A key calculation for dating is the Hubble constant, named after Edwin Hubble, who first calculated the expansion rate of the universe in 1929. Another newer technique uses observations of the leftover radiation from the Big Bang. It maps bumps and wobble movements in space-time – the cosmic microwave background or CMB – and reflects the conditions in the early universe that are determined by Hubble’s constant.

However, the methods come to different results, said James Schombert, professor of physics at the UO. In an article published on July 17, 2020 in the Astronomical journalHe and his colleagues present a new approach that recalibrates a distance measuring tool known as the baryonic Tully-Fisher relationship, regardless of Hubble’s constant.

“The so-called distance scale problem is incredibly difficult because the distances to galaxies are very long and the signposts for their distances are weak and difficult to calibrate,” said Schombert.

Schombert’s team recalculated the Tully-Fisher approach and used precisely defined distances in a linear calculation of the 50 galaxies as a guide for measuring the distances from 95 other galaxies. The universe is governed by a series of mathematical patterns that are expressed in equations. The new approach takes more account of the mass and rotation curves of galaxies to convert these equations into numbers such as age and rate of expansion.

His team’s approach determines the Hubble constant – the expansion rate of the universe – at 75.1 kilometers per second per megaparsec, give or take 2.3. One megaparsec, a common unit of spatial measurements, corresponds to one million parsecs. A parsec is approximately 3.3 light years.

All constant values ​​from Hubble below 70, his team wrote, can be excluded with 95 percent certainty.

Traditionally used measurement techniques over the past 50 years, Schombert said, have set the value to 75, but CMB calculates a rate of 67. The CMB technique should still arrive at the same estimate using different assumptions and computer simulations, he said.

“The tension in the field results from the fact that this is not the case,” said Schombert. “This difference is far from the observation errors and has caused a lot of friction in the cosmological community.”

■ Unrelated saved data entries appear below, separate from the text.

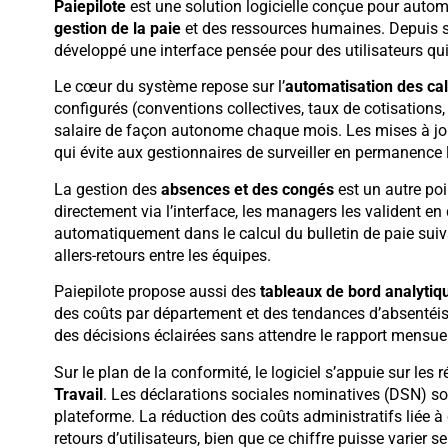
Paiepilote
est une solution logicielle conçue pour automa
gestion de la paie
et des ressources humaines. Depuis s
développé une interface pensée pour des utilisateurs qu
Le cœur du système repose sur l’
automatisation des cal
configurés (conventions collectives, taux de cotisations, gr
salaire de façon autonome chaque mois. Les mises à jo
qui évite aux gestionnaires de surveiller en permanence l
La gestion des
absences et des congés
est un autre poi
directement via l’interface, les managers les valident en 
automatiquement dans le calcul du bulletin de paie suiva
allers-retours entre les équipes.
Paiepilote propose aussi des
tableaux de bord analytiq
des coûts par département et des tendances d’absentéi
des décisions éclairées sans attendre le rapport mensu
Sur le plan de la conformité, le logiciel s’appuie sur les réf
Travail
. Les déclarations sociales nominatives (DSN) so
plateforme. La réduction des coûts administratifs liée à 
retours d’utilisateurs, bien que ce chiffre puisse varier sel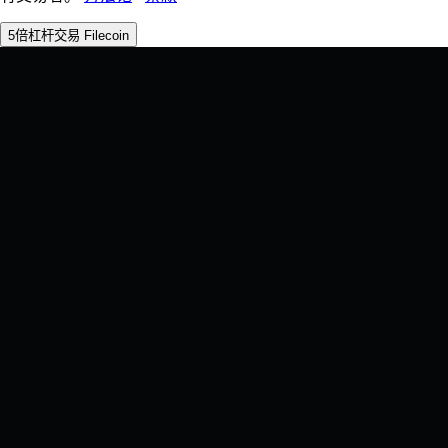
5倍杠杆交易 Filecoin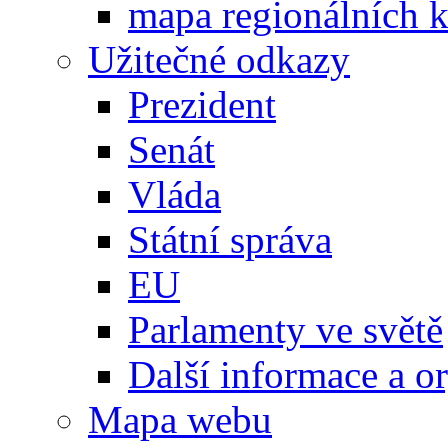
mapa regionálních k
Užitečné odkazy
Prezident
Senát
Vláda
Státní správa
EU
Parlamenty ve světě
Další informace a o
Mapa webu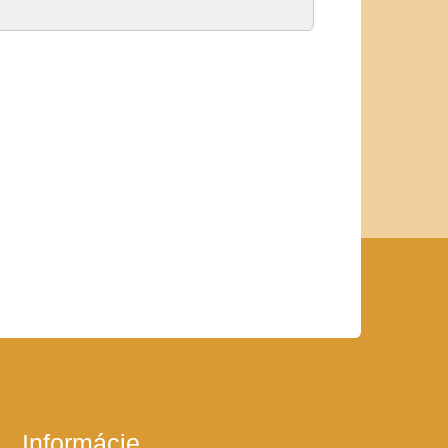
Informácie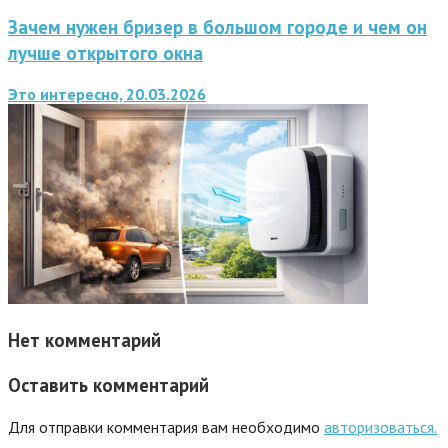
Зачем нужен бризер в большом городе и чем он
лучше открытого окна
Это интересно, 20.03.2026
Нет комментарий
Оставить комментарий
Для отправки комментария вам необходимо
авторизоваться.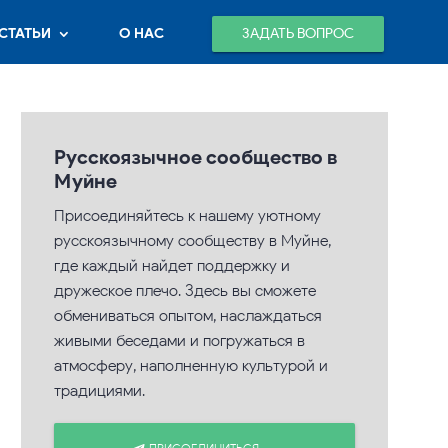
ЗАДАТЬ ВОПРОС
СТАТЬИ
О НАС
Русскоязычное сообщество в
Муйне
Присоединяйтесь к нашему уютному
русскоязычному сообществу в Муйне,
где каждый найдет поддержку и
дружеское плечо. Здесь вы сможете
обмениваться опытом, наслаждаться
живыми беседами и погружаться в
атмосферу, наполненную культурой и
традициями.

Calculations from observations by NASAWith the 2013 Wilkinson microwave anisotropy probe, the age of the universe was 13.77 billion years, which is currently the standard model of the Big Bang cosmology. The different Hubble constant values ​​from the different techniques generally estimate the age of the universe to be 12 to 14.5 billion years.

The new study, based in part on Spitzer Space Telescope observations, adds a new element on how calculations can be made to achieve the Hubble constant by introducing a purely empirical method that uses direct observations to measure the distance Determine galaxies, Schombert said.

“Our resulting value lies on the high side of the various schools of cosmology, which signals that our understanding of the physics of the universe is incomplete in the hope of new physics in the future,” he said.


Reference: “Using the Tully-Fisher Baryonic Relationship to Measure H. Ö By James Schombert, Stacy McGaugh and Federico Lelli, July 17, 2020, Astronomical journal.
DOI: 10.3847 / 1538-3881 / ab9d88

Stacy McGaugh of Case Western Reserve University in Cleveland, Ohio, and Federico Lelli of Cardiff University in the UK co-authored the paper.

The research was supported by NASA funding from the Jet Propulsion Laboratory at the California Institute of Technology, as well as a separate grant from NASA and the National Science Foundation.